*What you have to do:* Would you please return the lines of the material that contain the word "году"?

*Input data:*
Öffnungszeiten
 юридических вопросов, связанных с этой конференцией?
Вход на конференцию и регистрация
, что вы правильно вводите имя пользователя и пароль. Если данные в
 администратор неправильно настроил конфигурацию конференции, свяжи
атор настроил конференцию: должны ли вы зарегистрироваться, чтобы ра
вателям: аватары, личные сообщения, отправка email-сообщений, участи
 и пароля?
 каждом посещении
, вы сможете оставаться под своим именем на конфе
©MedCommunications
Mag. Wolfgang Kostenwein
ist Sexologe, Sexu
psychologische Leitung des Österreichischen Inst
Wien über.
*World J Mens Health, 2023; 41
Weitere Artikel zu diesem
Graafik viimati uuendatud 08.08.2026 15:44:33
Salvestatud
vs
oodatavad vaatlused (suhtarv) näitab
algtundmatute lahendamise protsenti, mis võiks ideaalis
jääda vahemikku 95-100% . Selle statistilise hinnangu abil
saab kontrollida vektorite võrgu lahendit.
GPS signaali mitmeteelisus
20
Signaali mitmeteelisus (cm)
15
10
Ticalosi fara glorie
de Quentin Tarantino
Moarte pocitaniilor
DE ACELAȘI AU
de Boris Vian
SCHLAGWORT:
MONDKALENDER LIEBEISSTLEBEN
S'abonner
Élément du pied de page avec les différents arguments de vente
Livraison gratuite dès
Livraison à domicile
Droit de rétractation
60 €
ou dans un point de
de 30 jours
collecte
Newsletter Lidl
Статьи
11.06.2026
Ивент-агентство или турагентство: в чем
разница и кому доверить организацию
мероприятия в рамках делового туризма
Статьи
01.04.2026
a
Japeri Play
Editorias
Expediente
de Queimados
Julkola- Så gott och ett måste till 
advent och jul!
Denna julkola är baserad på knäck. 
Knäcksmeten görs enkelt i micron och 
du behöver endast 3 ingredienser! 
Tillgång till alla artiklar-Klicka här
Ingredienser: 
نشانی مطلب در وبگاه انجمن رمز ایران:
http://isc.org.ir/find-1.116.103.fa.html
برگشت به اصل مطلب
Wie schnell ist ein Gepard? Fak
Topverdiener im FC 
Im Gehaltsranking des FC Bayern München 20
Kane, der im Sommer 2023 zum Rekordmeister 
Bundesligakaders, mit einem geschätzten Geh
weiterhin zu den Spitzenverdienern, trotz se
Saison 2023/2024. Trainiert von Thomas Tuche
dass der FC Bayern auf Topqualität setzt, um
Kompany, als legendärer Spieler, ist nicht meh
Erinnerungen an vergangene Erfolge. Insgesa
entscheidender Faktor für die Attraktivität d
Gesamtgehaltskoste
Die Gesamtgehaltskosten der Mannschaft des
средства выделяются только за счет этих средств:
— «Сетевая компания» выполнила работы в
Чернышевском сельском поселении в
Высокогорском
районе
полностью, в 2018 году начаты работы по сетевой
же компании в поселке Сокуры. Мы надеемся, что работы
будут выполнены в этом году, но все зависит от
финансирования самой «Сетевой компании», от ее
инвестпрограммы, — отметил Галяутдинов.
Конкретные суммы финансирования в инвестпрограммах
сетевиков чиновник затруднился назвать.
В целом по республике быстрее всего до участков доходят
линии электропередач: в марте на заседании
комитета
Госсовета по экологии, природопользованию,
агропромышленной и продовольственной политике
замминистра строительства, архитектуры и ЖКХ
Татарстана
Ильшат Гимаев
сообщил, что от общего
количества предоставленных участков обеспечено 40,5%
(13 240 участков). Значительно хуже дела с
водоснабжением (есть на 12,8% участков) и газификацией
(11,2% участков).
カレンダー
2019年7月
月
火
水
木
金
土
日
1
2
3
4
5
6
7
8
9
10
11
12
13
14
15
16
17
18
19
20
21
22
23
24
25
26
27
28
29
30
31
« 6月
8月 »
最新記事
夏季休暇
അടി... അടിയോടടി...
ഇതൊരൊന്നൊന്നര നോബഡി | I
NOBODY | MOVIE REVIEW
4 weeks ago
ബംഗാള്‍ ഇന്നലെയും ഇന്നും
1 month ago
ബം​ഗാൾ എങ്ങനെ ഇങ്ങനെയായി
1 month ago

*Exercise answer:*
полностью, в 2018 году начаты работы по сетевой
будут выполнены в этом году, но все зависит от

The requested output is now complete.